- PROVIDED PASSAGE -
▼

### About the DataSet

The full dataset includes:

 - 89,997,827 Customer documents
 - 89,997,827 IDcard documents
 - 179,998,862 Account documents
 - 179,998,862 Correspondance<State> documents
 - 179,998,862*60 Statement documents

Total = 89,997,827*2+ 179,998,862*62 = 11,339,925,098

The Data will be split in 3 repositories:

 - us-east
 	- 50% of Custoners/IDCards/Accounts...
 	- 6 months of statements
 - us-west
 	- 50% of Custoners/IDCards/Accounts...
 	- 6 months of statements
 - archives
 	- 54 months of statements for all custoners

This means:

 - us-east = 89,997,827 + 179,998,862 + 179,998,862/2*6 = 809,993,275
 - us-west = 89,997,827 + 179,998,862 + 179,998,862/2*6 = 809,993,275
 - archives = 179,998,862*54 = 9,719,938,548




### Step 0 : run DocumentProducers 

The corresponding notebook can be executed [here](./Step%200%20-%20DocumentProducers.ipynb)

#### Why making this a dedicated step?

There are several reasons to make DocumentProducer a dedicated step

 - generating 9+B documents randomly takes time (see below)
 - it can use a lot of CPU at the injector level and I would like to avoid having to run more than one injector
 - once we have all DocumentMessages in Kafka, we can snapshot this and run DocumentConsumers separately

#### Generation time

Based on the previous tests the Producers throughput is:

 - 80K docs/s for CSV based import
 - 40K docs/s for Random Generation 

So, the projected producer time is: 

 - Customers / Accounts hierarchy
 	- 2*(89,997,827 + 179,998,862)/80000 = 6749 s => 2h
 - Non Archived statements 
 	- (179,998,862*6)/40000 = 26999s => 8h
 - Archived statements
 	- (179,998,862*54)/40000 = 242998s => 68h

#### Generation steps

 - import/states-hierarchy
 - import/customers
 - import/accounts
 - import/statements_live
 - import/statements_archive0
 - import/statements_archive1
 - import/statements_archive2
 - import/statements_archive3
 - import/statements_archive4
 - import/statements_archive5
 
#### Volume Steps

 - V1 : 1.6B --> Tests
   - import/states-hierarchy
   - import/customers
   - import/accounts
   - import/statements_live
 - V2 : 2.6B --> Tests
   - import/statements_archive0
 - V3 : 3.6B --> Tests
   - import/statements_archive1
 - V3 : 4.6B --> Tests
   - import/statements_archive2
 - V4 : 6.6B --> Tests
   - import/statements_archive3
 - V5 : 8.6B --> Tests
   - import/statements_archive4
 - V6 : 10.6B --> Tests
   - import/statements_archive5
  

### Step 1 : Full Content but no Archives

#### Target volumes

 - us-east = 809,993,275
 - us-west = 809,993,275
 - archives = 0

#### Import steps

##### run DocumentConsumers

The idea is to run the consumers in bulk-mode and ideally in parallel against the 2 live repositories.

▲

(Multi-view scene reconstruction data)
▼

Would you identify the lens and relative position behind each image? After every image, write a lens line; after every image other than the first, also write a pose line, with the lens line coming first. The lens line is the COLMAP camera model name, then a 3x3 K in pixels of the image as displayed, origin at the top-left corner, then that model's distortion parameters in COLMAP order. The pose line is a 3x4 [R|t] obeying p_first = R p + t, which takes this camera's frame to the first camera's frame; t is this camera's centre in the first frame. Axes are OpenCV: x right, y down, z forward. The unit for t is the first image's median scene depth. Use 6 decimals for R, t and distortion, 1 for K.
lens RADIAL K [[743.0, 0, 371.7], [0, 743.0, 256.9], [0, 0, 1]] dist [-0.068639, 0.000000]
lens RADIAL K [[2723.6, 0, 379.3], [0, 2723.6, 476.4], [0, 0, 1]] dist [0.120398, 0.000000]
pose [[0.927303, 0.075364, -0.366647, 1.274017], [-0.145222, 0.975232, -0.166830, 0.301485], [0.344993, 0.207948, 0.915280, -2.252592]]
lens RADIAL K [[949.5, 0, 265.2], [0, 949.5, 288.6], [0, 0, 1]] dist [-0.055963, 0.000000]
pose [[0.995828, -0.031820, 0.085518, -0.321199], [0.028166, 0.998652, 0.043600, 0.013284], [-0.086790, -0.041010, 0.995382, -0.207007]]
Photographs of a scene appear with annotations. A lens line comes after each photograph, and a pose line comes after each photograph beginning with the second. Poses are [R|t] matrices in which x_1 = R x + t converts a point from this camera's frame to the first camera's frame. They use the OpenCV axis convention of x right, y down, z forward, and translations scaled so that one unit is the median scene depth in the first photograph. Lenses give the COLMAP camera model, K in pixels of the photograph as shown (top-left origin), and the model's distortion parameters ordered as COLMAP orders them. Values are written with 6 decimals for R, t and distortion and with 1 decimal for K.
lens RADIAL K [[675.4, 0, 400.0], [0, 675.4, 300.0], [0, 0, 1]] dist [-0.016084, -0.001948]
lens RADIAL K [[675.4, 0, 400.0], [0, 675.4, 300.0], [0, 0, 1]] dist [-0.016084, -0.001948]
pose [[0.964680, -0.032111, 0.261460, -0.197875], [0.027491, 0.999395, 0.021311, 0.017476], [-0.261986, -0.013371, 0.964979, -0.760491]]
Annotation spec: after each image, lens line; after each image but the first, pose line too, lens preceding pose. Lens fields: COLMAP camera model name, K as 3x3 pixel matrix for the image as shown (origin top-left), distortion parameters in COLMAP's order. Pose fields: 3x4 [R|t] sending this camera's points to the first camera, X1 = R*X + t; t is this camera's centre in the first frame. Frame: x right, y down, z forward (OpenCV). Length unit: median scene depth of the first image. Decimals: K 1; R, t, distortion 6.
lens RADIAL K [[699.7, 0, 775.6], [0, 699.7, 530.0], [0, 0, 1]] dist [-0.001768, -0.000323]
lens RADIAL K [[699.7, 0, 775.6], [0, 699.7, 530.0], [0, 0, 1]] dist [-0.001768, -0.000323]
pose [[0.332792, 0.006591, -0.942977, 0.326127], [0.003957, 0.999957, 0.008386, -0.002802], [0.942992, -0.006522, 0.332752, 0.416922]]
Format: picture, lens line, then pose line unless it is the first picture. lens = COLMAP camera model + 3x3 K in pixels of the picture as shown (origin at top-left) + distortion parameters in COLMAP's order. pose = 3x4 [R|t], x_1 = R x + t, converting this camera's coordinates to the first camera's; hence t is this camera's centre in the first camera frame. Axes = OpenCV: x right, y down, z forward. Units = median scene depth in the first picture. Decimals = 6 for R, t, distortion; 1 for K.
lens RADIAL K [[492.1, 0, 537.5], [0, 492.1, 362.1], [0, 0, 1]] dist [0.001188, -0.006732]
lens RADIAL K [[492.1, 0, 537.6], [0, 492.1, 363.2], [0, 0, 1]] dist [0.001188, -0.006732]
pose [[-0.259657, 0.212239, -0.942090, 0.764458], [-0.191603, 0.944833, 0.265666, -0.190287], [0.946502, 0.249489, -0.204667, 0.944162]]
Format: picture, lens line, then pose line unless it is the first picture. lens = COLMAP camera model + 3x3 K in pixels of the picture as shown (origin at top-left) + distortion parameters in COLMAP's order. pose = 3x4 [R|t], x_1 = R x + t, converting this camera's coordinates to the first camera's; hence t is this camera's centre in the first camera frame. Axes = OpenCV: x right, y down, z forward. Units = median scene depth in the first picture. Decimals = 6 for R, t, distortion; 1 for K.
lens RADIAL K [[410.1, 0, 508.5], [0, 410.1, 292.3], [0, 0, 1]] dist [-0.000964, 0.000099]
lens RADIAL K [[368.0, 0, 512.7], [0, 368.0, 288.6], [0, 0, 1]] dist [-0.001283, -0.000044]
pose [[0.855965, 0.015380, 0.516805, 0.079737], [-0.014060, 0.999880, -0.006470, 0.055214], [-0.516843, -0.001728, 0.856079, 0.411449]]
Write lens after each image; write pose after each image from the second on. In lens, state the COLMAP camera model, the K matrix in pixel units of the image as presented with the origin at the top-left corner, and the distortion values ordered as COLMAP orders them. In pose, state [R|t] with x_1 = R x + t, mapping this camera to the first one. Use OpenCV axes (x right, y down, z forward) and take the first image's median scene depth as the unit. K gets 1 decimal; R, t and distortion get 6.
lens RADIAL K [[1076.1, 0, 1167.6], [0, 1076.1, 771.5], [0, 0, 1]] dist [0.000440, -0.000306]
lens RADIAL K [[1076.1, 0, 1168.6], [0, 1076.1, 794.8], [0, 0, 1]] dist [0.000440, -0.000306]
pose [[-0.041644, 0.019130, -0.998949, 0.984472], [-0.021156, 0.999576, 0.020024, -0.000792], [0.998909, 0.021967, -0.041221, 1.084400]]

▲

- WHAT YOU SHOULD DO -
Extend the page on splitting and importing the document dataset, starting right after its final sentence. The multi-view scene reconstruction data is not needed for this work.

- EXPECTED ANSWER -
 - states
    - import/states-hierarchy-us-east => us-east
    - import/states-hierarchy-us-west => us-west
 - customers
    - import/customers-us-east => us-east
    - import/customers-us-west => us-west
 - accounts
    - import/accounts-us-east => us-east
    - import/accounts-us-west => us-west
 - statements
    - import/statements_live-us-east => us-east
    - import/statements_live-us-west => us-east


| Node type  | sizing | count |
|------|------|-----|
| injector  | c5.2xlarge | 1 |
| app  | m5.xlarge | 1 |
| worker  | m5.xlarge | 1 |
| mongodb  | M60 NVMe | 2 |
| es-master  | r5.large.es | 3 |
| es-data  | r5.2xlarge.es | 3 |



##### run Bulk Indexing    

The idea is to :

 - import all in us-east
 - start BAF Bulk Indexing on us-east
 - import all in us-west 
 - start BAF Bulk Indexing on us-west
 
In order to get Indexing as fast as possible:

 - scale the number of worker nodes: up to 8 ?
 - at this point the ES cluster should have 12 data nodes `r5.2xlarge.es`
 

| Node type  | sizing | count |
|------|------|-----|
| injector  | c5.2xlarge | 1 |
| app  | m5.xlarge | 1 |
| worker  | m5.xlarge | 8 |
| mongodb  | M60 NVMe | 2 |
| es-master  | r5.large.es | 3 |
| es-data  | r5.2xlarge.es | 12 |

#### Testing
 


| Node type  | sizing | count |
|------|------|-----|
| injector  | c5.2xlarge | 1 |
| app  | m5.xlarge | 3 |
| worker  | m5.xlarge | 2 |
| mongodb  | M60 NVMe | 2 |
| es-master  | r5.large.es | 3 |
| es-data  | r5.2xlarge.es | 12 |


### Step 2 : 2.7B

#### Target volumes

 - us-east = 809,993,275
 - us-west = 809,993,275
 - archives = 1,079,993,172

#### Import steps

##### run DocumentConsumers

The idea is to run the consumers in bulk-mode and ideally in parallel against the 2 live repositories.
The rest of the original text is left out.